The updated document passed in a December 2016 ballot measure with support from 84 percent of Eatonville voters. Among its provisions is giving the town’s registered voters “power to require reconsideration by the Council of any adopted ordinance.” It also lengthened councilmembers’ terms from three to four years and requires the mayor to appoint a chief administrator. These changes have boosted government capacity, improved trust and transparency between residents and town leaders, and enhanced their ability to build a healthier, more civically engaged community. “My feeling is that we’re really on a new track,” St. Julien says.
Eatonville is planting the seeds of further progress by nurturing the next generation of leaders. The town of just 2,200 people boasts a plethora of groups that work to give youth the building blocks of leadership and success, from town government and Eatonville’s nine churches to the Boys & Girls Club and Every Kid Outreach, a faith-based nonprofit.
Building up the town’s young people is second nature to Mayor Cole, who spent more than 30 years promoting youth development as head of several nonprofits and the Eatonville recreation department.
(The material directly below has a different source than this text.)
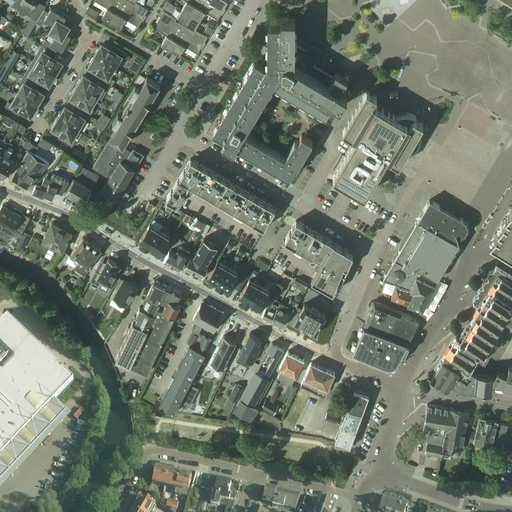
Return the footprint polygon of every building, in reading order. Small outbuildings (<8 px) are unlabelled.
[(22,0),(14,0),(15,0),(12,6),(17,9),(21,4),(20,4),(22,0)] [(26,14),(37,20),(44,7),(35,2),(36,0),(22,0),(20,4),(21,4),(17,9),(19,10),(19,11),(19,14),(22,15),(25,14),(26,14)] [(102,16),(111,22),(121,4),(113,0),(94,0),(107,8),(102,16)] [(123,0),(121,4),(143,17),(148,9),(135,1),(135,0),(123,0)] [(181,10),(190,15),(199,0),(184,0),(186,1),(181,10)] [(203,0),(199,0),(190,15),(199,20),(204,12),(217,19),(222,11),(203,0)] [(203,0),(222,11),(227,2),(223,0),(203,0)] [(111,22),(120,27),(125,18),(138,26),(143,17),(121,4),(111,22)] [(85,11),(95,17),(99,12),(88,6),(85,11)] [(53,25),(50,31),(68,26),(62,22),(63,21),(64,21),(67,16),(55,9),(55,10),(51,7),(48,12),(44,9),(36,22),(41,26),(45,20),(53,25)] [(158,19),(180,32),(190,15),(181,10),(176,18),(163,10),(158,19)] [(190,15),(180,32),(202,45),(207,36),(194,29),(199,20),(190,15)] [(228,105),(212,132),(225,139),(222,144),(233,151),(235,146),(240,149),(239,152),(242,154),(244,151),(258,159),(256,162),(260,164),(262,161),(276,170),(274,173),(277,175),(279,172),(288,177),(294,167),(296,168),(299,163),(302,164),(304,161),(301,159),(312,141),(301,134),(297,141),(294,141),(293,142),(290,140),(289,143),(292,145),(284,157),(243,133),(251,119),(254,121),(256,117),(254,115),(262,101),(265,103),(267,99),(264,98),(272,84),(325,116),(332,103),(340,107),(347,97),(339,92),(347,79),(336,73),(333,77),(313,65),(313,55),(304,50),(294,44),(295,18),(282,18),(282,19),(280,20),(279,24),(267,24),(267,55),(261,65),(254,61),(240,84),(237,82),(235,86),(238,87),(230,101),(227,100),(225,103),(228,105)] [(161,44),(170,49),(180,32),(158,19),(153,27),(166,35),(161,44)] [(45,39),(41,44),(55,52),(58,48),(62,50),(64,46),(65,47),(72,35),(67,32),(67,33),(65,32),(68,26),(50,31),(55,34),(50,42),(45,39)] [(170,49),(179,55),(184,46),(197,53),(202,45),(180,32),(170,49)] [(41,44),(32,60),(56,74),(60,67),(59,66),(61,62),(52,57),(55,52),(41,44)] [(94,55),(114,66),(120,56),(123,58),(127,53),(113,45),(110,50),(101,44),(99,48),(98,47),(94,55)] [(95,76),(108,84),(111,78),(108,76),(114,66),(94,55),(90,62),(91,62),(88,66),(97,71),(95,76)] [(32,60),(23,76),(36,83),(39,79),(48,84),(50,80),(51,81),(56,74),(32,60)] [(75,86),(95,97),(101,87),(105,89),(108,84),(95,76),(92,80),(83,75),(81,79),(80,79),(75,86)] [(14,91),(37,105),(41,98),(40,97),(43,93),(34,88),(36,83),(23,76),(14,91)] [(110,138),(122,145),(159,84),(146,76),(139,88),(135,86),(123,105),(125,106),(120,115),(118,114),(112,124),(116,126),(109,137),(110,138)] [(76,107),(90,115),(93,109),(90,107),(95,97),(75,86),(71,93),(72,93),(70,97),(79,102),(76,107)] [(21,110),(30,115),(32,111),(33,112),(37,105),(14,91),(4,107),(18,115),(21,110)] [(332,176),(364,195),(387,156),(389,157),(388,159),(399,165),(406,153),(407,153),(408,153),(410,152),(411,152),(412,151),(414,151),(415,150),(416,149),(417,148),(418,147),(418,146),(419,145),(420,143),(420,142),(421,141),(421,139),(421,138),(421,136),(421,135),(420,135),(417,134),(423,124),(414,119),(416,116),(414,115),(413,115),(411,114),(410,114),(409,113),(407,113),(406,113),(404,113),(402,113),(401,114),(400,114),(398,115),(397,115),(395,116),(373,103),(376,97),(366,91),(342,132),(352,138),(353,136),(355,137),(332,176)] [(57,117),(77,129),(80,131),(90,115),(76,107),(74,112),(65,106),(62,110),(61,110),(57,117)] [(58,138),(71,146),(75,141),(71,138),(77,129),(57,117),(53,124),(54,124),(52,128),(61,134),(58,138)] [(115,200),(116,199),(119,194),(120,193),(119,193),(123,188),(123,187),(126,182),(127,182),(127,181),(130,176),(131,175),(130,175),(143,154),(133,148),(131,151),(122,145),(110,138),(92,167),(109,178),(108,179),(105,184),(104,185),(101,190),(101,191),(115,199),(115,200)] [(9,181),(24,190),(30,182),(32,183),(48,163),(28,150),(9,181)] [(0,159),(0,176),(4,179),(14,161),(2,155),(0,159)] [(254,223),(263,228),(269,219),(270,218),(269,218),(275,208),(265,203),(266,202),(265,202),(256,197),(255,197),(247,192),(246,191),(237,186),(238,186),(237,186),(228,181),(228,180),(227,180),(219,175),(218,175),(210,170),(209,169),(209,170),(200,164),(190,159),(184,168),(184,169),(179,178),(178,178),(178,179),(172,189),(171,190),(172,190),(166,200),(177,206),(190,185),(253,223),(254,223)] [(65,193),(82,203),(98,175),(88,169),(80,182),(73,178),(65,193)] [(44,195),(51,198),(55,191),(62,195),(68,181),(61,178),(51,175),(48,183),(42,180),(40,186),(35,184),(32,192),(43,196),(44,195)] [(429,199),(417,219),(459,244),(457,236),(460,235),(461,235),(463,234),(465,232),(466,231),(467,229),(467,226),(466,224),(465,222),(464,221),(462,219),(463,219),(429,199)] [(149,202),(145,209),(149,212),(153,205),(149,202)] [(494,375),(476,373),(474,393),(492,394),(493,389),(503,391),(511,392),(511,204),(511,207),(504,214),(506,215),(503,220),(497,227),(498,228),(495,233),(489,240),(511,253),(511,364),(509,363),(506,374),(506,375),(497,370),(494,375)] [(11,232),(19,236),(30,217),(22,212),(20,215),(2,205),(0,208),(0,228),(10,234),(11,232)] [(396,283),(395,285),(410,291),(416,277),(419,278),(423,271),(431,275),(431,276),(435,278),(437,280),(459,244),(417,219),(391,263),(392,263),(386,279),(385,279),(386,279),(388,280),(388,281),(396,283)] [(311,280),(332,293),(337,280),(341,282),(344,274),(345,274),(348,266),(347,266),(352,254),(343,248),(342,247),(342,248),(334,243),(334,242),(333,242),(324,237),(324,236),(324,237),(315,232),(315,231),(314,231),(306,226),(305,226),(296,220),(290,230),(289,231),(290,231),(284,241),(293,246),(294,247),(294,246),(312,257),(308,263),(318,268),(311,280)] [(43,239),(61,249),(71,232),(52,222),(43,239)] [(139,242),(148,248),(159,231),(150,225),(139,242)] [(148,248),(158,254),(169,237),(159,231),(148,248)] [(73,266),(84,273),(87,268),(88,268),(101,250),(83,237),(69,255),(77,261),(73,266)] [(203,238),(192,258),(205,266),(216,247),(217,246),(203,238)] [(163,262),(179,271),(189,254),(179,249),(175,256),(171,253),(169,252),(163,262)] [(189,257),(183,268),(192,273),(198,262),(189,257)] [(115,262),(108,258),(100,273),(95,270),(89,280),(99,286),(102,280),(109,283),(119,266),(115,264),(115,262)] [(198,262),(192,273),(201,278),(207,267),(198,262)] [(207,280),(217,285),(227,267),(217,262),(207,280)] [(473,301),(473,302),(477,304),(480,306),(461,338),(456,336),(436,370),(441,372),(436,380),(449,388),(451,384),(459,389),(474,390),(473,393),(474,393),(476,373),(470,370),(497,324),(509,331),(511,324),(511,306),(511,303),(511,273),(496,264),(493,269),(489,270),(489,272),(487,272),(488,276),(488,277),(484,278),(484,280),(482,280),(483,285),(479,286),(479,288),(477,289),(478,293),(474,294),(474,296),(472,297),(473,301)] [(217,285),(226,291),(237,273),(227,267),(217,285)] [(407,304),(422,310),(429,297),(434,286),(431,285),(435,278),(431,276),(431,275),(423,271),(419,278),(416,277),(410,291),(395,285),(396,283),(388,281),(388,280),(386,279),(385,282),(384,282),(382,289),(382,290),(382,291),(382,292),(383,293),(383,294),(385,295),(386,296),(391,298),(407,304)] [(123,278),(112,299),(124,305),(136,285),(123,278)] [(160,301),(167,287),(154,280),(146,297),(151,300),(147,308),(146,310),(154,314),(156,308),(160,301)] [(239,298),(249,304),(259,286),(249,280),(239,298)] [(249,304),(259,310),(269,292),(259,286),(249,304)] [(167,287),(160,301),(166,304),(168,299),(176,303),(180,293),(169,288),(167,287)] [(261,316),(271,321),(280,303),(271,298),(266,307),(265,307),(261,316)] [(125,337),(115,358),(118,360),(129,365),(130,363),(145,371),(159,342),(161,343),(180,305),(176,303),(168,299),(166,304),(162,311),(156,308),(154,314),(146,310),(140,307),(136,315),(138,316),(134,322),(133,322),(125,337)] [(197,321),(203,325),(214,330),(223,312),(202,301),(192,319),(197,321)] [(400,339),(405,341),(417,319),(416,318),(416,319),(401,312),(373,301),(364,324),(390,335),(399,339),(400,339)] [(271,321),(281,327),(288,314),(284,312),(287,306),(280,303),(271,321)] [(310,332),(315,334),(325,315),(320,312),(308,306),(304,304),(300,310),(301,311),(297,317),(297,316),(294,323),(298,325),(310,332)] [(0,458),(11,447),(14,450),(18,447),(22,444),(25,441),(28,437),(31,433),(34,429),(31,426),(73,382),(7,319),(0,326),(0,458)] [(190,345),(196,348),(203,336),(198,333),(203,325),(197,321),(192,330),(193,331),(187,342),(190,344),(190,345)] [(365,356),(393,368),(407,343),(363,325),(352,352),(364,357),(365,356)] [(258,346),(261,339),(249,333),(236,359),(248,365),(250,360),(253,362),(260,347),(258,346)] [(236,342),(223,335),(217,349),(215,348),(206,364),(207,365),(207,364),(221,371),(220,371),(221,372),(236,342)] [(196,348),(205,353),(211,340),(203,336),(196,348)] [(234,409),(249,417),(251,418),(257,407),(255,406),(272,378),(269,376),(272,372),(270,371),(283,348),(272,343),(234,409)] [(196,348),(190,345),(179,365),(194,373),(205,353),(196,348)] [(277,377),(282,380),(283,382),(286,384),(288,383),(290,384),(295,375),(304,359),(287,351),(279,367),(282,369),(277,377)] [(301,384),(305,386),(313,389),(322,393),(324,394),(327,389),(334,372),(318,365),(310,362),(301,384)] [(183,393),(194,373),(179,365),(169,385),(183,393)] [(236,384),(228,398),(236,402),(243,387),(236,384)] [(183,393),(169,385),(156,409),(156,410),(173,413),(183,393)] [(190,385),(187,391),(195,395),(198,389),(190,385)] [(347,407),(361,412),(367,395),(353,390),(347,407)] [(264,400),(261,407),(273,414),(277,407),(264,400)] [(425,453),(449,457),(451,446),(462,448),(469,411),(449,408),(427,404),(423,428),(431,429),(429,442),(426,442),(425,453)] [(340,424),(355,429),(361,412),(347,407),(340,424)] [(469,440),(501,448),(507,425),(497,422),(478,417),(475,432),(471,432),(469,440)] [(334,441),(348,447),(355,429),(340,424),(334,441)] [(152,484),(164,486),(167,472),(155,469),(152,484)] [(164,486),(176,489),(179,474),(167,472),(164,486)] [(174,494),(186,497),(188,492),(191,477),(179,474),(176,489),(174,494)] [(218,505),(225,507),(226,502),(229,502),(230,495),(228,494),(230,484),(218,481),(219,477),(210,475),(206,489),(213,491),(210,504),(218,506),(218,505)] [(262,502),(295,510),(300,496),(265,488),(262,502)] [(145,496),(149,499),(153,493),(148,490),(145,496)] [(299,506),(305,508),(309,498),(303,496),(299,506)] [(132,511),(133,511),(152,511),(156,506),(140,497),(135,505),(134,506),(132,509),(132,510),(132,511)] [(378,511),(406,511),(405,511),(408,505),(384,497),(379,511),(378,511)] [(317,505),(314,511),(316,511),(332,511),(335,507),(313,499),(311,503),(317,505)]
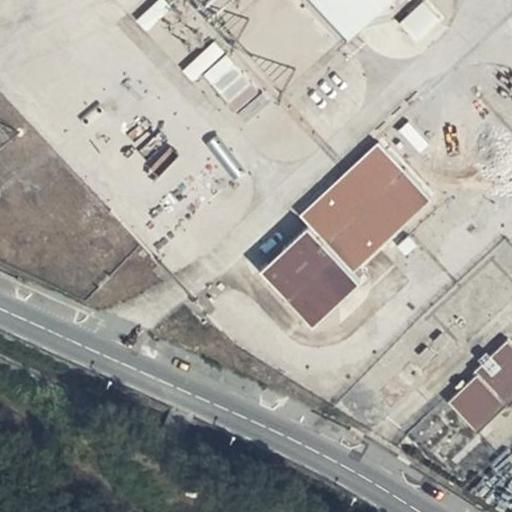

“I mentor kids because they need me today, and I need them tomorrow,” he says. “It’s so important that they are successful.”
One such success is Rod Bargaineer. He was mentored by Cole 30 years ago as a summer camp counselor working for the recreation department. Now, he directs the department. When Bargaineer hires a new cohort of teens to work for him each summer, he says he’s simply paying it forward.
“It’s an honor to give kids the opportunity I had,” he says.